C’est à ce moment de son étude que l’auteur prend en compte le troisième protagoniste du triangle amoureux : celui de la femme, peu évoquée dans les sources dont dispose l’historien, mais moins discrète dans la littérature. Les figures de femmes que nous livrent la littérature sont doubles. Souvent anonyme, la femme, dans les récits de la Renaissance, occupe un rôle moins important que celui des deux hommes. Dans la littérature facétieuse, la femme se "fait avoir" par le "cocueur", abusée par sa ruse ou victime de sa violence. Dans la littérature courtoise, la femme forme un couple avec l’homme et le récit lui accorde de ce fait une place plus grande. Les nouvelles qui racontent des "histoires d’amour" appartiennent le plus souvent au registre du merveilleux, et leurs ressorts sont à la Renaissance autant les épreuves infligées par la femme (ou la jeune fille) à son amant et la rivalité de deux amis épris de la même femme, que les histoires d’adultère au sens strict   . Dans ce cas, le problème central n’est plus l’adultère, mais l’amitié masculine, sentiment particulièrement fort au XVIe siècle, sans qu’on puisse parler d’homosexualité, pratique sexuelle considérée à la Renaissance comme "contre-nature", sauf en Italie, patrie du "vice italien"   . L’auteur termine sur l’évocation de ce qu’il appelle la "transition sexuelle" qui voit le jour au XVIIe siècle et s’installe progressivement dans les mœurs au XVIIIe siècle. Un nouveau modèle conjugal s’impose alors, celui du mariage d’amour, encouragé par les penseurs de la Réforme tridentine, qui tels François de Sales font de "la fidélité inviolable de l’un à l’autre" la première valeur du mariage. A l’âge de l’adultère succède le temps des infidélités…

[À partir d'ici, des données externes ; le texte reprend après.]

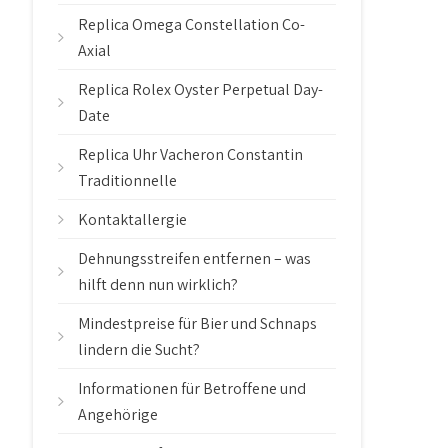
Replica Omega Constellation Co-
Axial
Replica Rolex Oyster Perpetual Day-
Date
Replica Uhr Vacheron Constantin
Traditionnelle
Kontaktallergie
Dehnungsstreifen entfernen – was
hilft denn nun wirklich?
Mindestpreise für Bier und Schnaps
lindern die Sucht?
Informationen für Betroffene und
Angehörige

Cet ouvrage, dont le titre Au bonheur des mâles - étrange clin d’œil à Émile Zola - invite à rire, a le mérite de traiter d’une question au cœur des problématiques actuelles de la recherche en histoire, celle des femmes et des "genres", avec le parti-pris de se placer du côté de l’homme, "l’arroseur arrosé" de l’histoire : dans le "cocuage" de la farce tout comme dans l’adultère de la nouvelle courtoise, l’homme se situe aussi bien du côté du "trompé" que du "trompeur". Le second mérite de l’ouvrage est de faire une large place aux sources littéraires de la Renaissance, pour le plus grand plaisir du lecteur qui a ainsi l’occasion de rire des plaisanteries et des gauloiseries des contemporains de Rabelais et de Montaigne. Cependant d’un point de vue historique l’auteur reste tributaire des travaux qui l’ont précédé en ce domaine, tels ceux de Natalie Zemon Davis sur les cultures du peuples, de Georges Vigarello sur l’histoire du corps et de la sexualité ou de Jacques Rossiaud sur la prostitution médiévale. L’ouvrage vaut donc surtout par l’originalité de sa démarche, faire l’analyse de l’adultère resitué dans le contexte de la "première modernité", et par son approche croisée de "l’éternel triangle amoureux".